AUFGABENSTELLUNG >> Schreib den Text über die Reformthesen zur Erneuerung des christlichen Glaubens nach seinem letzten Satz weiter.

AUSGANGSTEXT >>
·····
Neun ReformthesenWie sich der christliche Glaube erneuern kann

Die Kirche muss sich ständig an Haupt und Gliedern reformieren. Das forderte schon Augustinus. Martin Luther hat vor 500 Jahren seine Thesen veröffentlicht. Auch wir haben Vorschläge für das Glaubensleben, damit die christliche Botschaft die Menschen in einem modernen Lebenshorizont erreicht.

These 1: Die Kirche braucht eine Sprachoffensive – nach innen und nach außen.

„Am Anfang war das Wort, und das Wort war bei Gott“ (Joh 1)

Gott und Sprache hängen aufs Engste zusammen. Es ist das Wort, das Wirklichkeit schafft. Von den Worten der Kirche werden immer weniger Menschen angesprochen. Somit ist weniger Gott in der Welt. Gerade die Amtsträger müssen eine Sprache finden, die aufgeklärte Menschen existenziell ergreift. Eine Sprache zugleich, die eine breite Basis hat und ebenso von Menschen außerhalb des kirchlichen Milieus verstanden werden kann. Die Kirche muss dazu zur Meisterin der Übersetzung werden. Sie muss ihre Tradition so gut verstehen, dass sie diese nicht nur ohne Bedeutungsverlust, sondern mit einem Bedeutungsgewinn in unserer Zeit neu sagen kann. Sie muss zugleich Überkommenes (Floskeln, die über Unkenntnis hinwegtäuschen sollen; Formeln, die aufgrund von Gedankenleere, Interesse- und Leidenschaftslosigkeit heruntergebetet werden; Riten als leere, bedeutungsverlorene Alibihandlungen) abwerfen, sofern die Kirche das Gemeinte nicht in zeitgemäßer Sprache plausibel machen kann.
·····
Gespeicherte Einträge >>
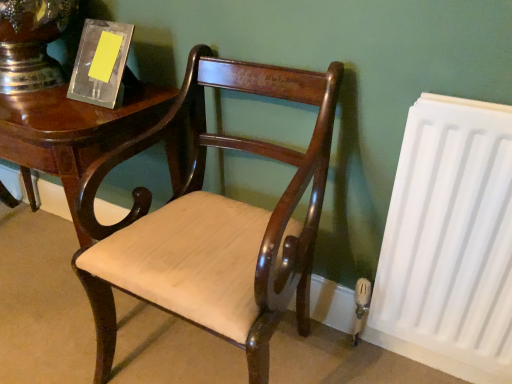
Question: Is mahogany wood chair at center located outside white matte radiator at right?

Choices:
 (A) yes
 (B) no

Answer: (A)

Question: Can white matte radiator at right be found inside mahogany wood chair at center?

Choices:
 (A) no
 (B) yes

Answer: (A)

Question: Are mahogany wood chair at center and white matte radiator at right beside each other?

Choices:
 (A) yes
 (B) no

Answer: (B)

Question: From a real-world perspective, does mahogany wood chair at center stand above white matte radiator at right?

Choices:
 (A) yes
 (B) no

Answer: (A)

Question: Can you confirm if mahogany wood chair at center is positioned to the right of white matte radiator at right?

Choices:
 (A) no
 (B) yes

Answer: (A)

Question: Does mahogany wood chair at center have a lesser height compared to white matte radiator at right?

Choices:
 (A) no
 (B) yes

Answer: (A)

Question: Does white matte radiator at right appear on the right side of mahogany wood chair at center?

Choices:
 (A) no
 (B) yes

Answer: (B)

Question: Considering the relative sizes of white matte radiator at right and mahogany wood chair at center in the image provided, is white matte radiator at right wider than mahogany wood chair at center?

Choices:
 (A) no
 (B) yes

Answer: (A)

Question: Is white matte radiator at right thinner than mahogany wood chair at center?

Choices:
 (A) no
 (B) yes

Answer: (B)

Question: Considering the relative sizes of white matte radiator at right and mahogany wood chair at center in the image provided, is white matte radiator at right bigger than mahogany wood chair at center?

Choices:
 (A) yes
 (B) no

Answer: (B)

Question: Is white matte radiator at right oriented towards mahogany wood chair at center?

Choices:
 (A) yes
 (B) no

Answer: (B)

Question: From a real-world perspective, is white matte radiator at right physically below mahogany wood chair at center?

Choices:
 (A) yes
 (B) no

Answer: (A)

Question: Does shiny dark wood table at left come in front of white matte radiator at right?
·····
ERGEBNIS >>
Der naturwissenschaftliche Horizont mit stets atemberaubend neuen Erkenntnissen prägt nachhaltig das Leben, Denken und Fühlen. Mit dem Wissenszuwachs verändert sich auch die Sprache, das Sprechen. Der Mensch muss seine Sprache stetig weiterentwickeln, auch religiös. Er braucht ein Gespür dafür, dass es verschiedene Sprachräume und Sprachebenen gibt. Dass Sprache lebendig ist – und nicht aus in Stein gemeißelten Sätzen besteht. Dass Sprache prozesshaft ist – und nicht formelhaft statisch. Dass Sprache nur als etwas Organisches Kraft entwickelt und nur so zu Gottes Atem wird. Dass zum Beispiel die bloße Information etwas anderes ist als eine existenzielle Ansprache, die den Menschen in seinem Selbstverständnis wandelt. Die Kirche muss Menschen befähigen, theologische Fragen und Aussagen von naturwissenschaftlichen oder historischen Sätzen zu unterscheiden, damit sie wieder einen Sinn für Symbole, Bilder und Erzählungen entwickeln.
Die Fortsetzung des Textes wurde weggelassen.